> **Problem description**
In the listing, find every line that has the string "down" and copy it.
+++ Provided data
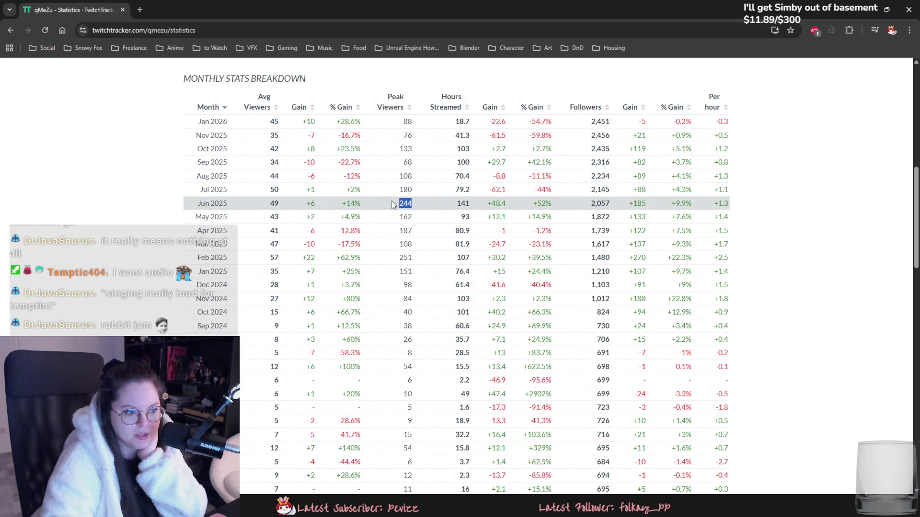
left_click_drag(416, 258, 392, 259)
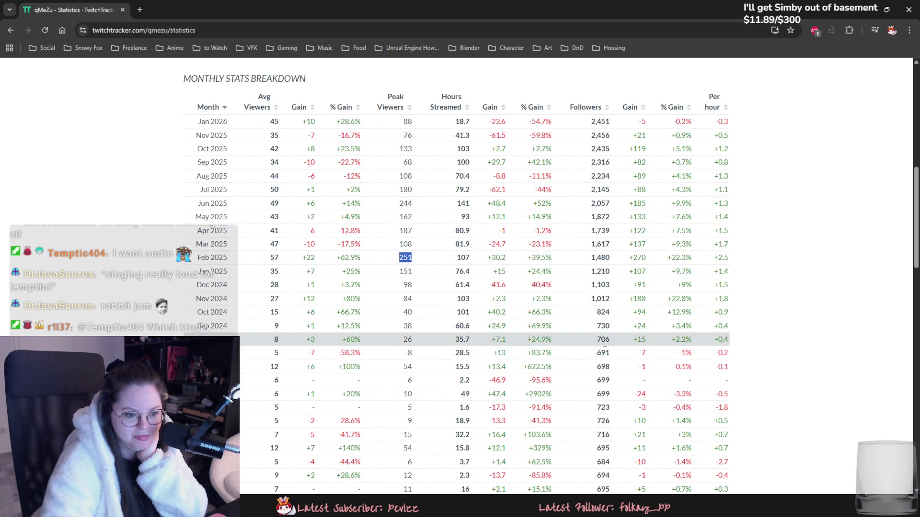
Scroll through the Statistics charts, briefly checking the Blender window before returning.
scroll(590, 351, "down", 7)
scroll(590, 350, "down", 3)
++++++
> **Exercise answer**
scroll(590, 351, "down", 7)
scroll(590, 350, "down", 3)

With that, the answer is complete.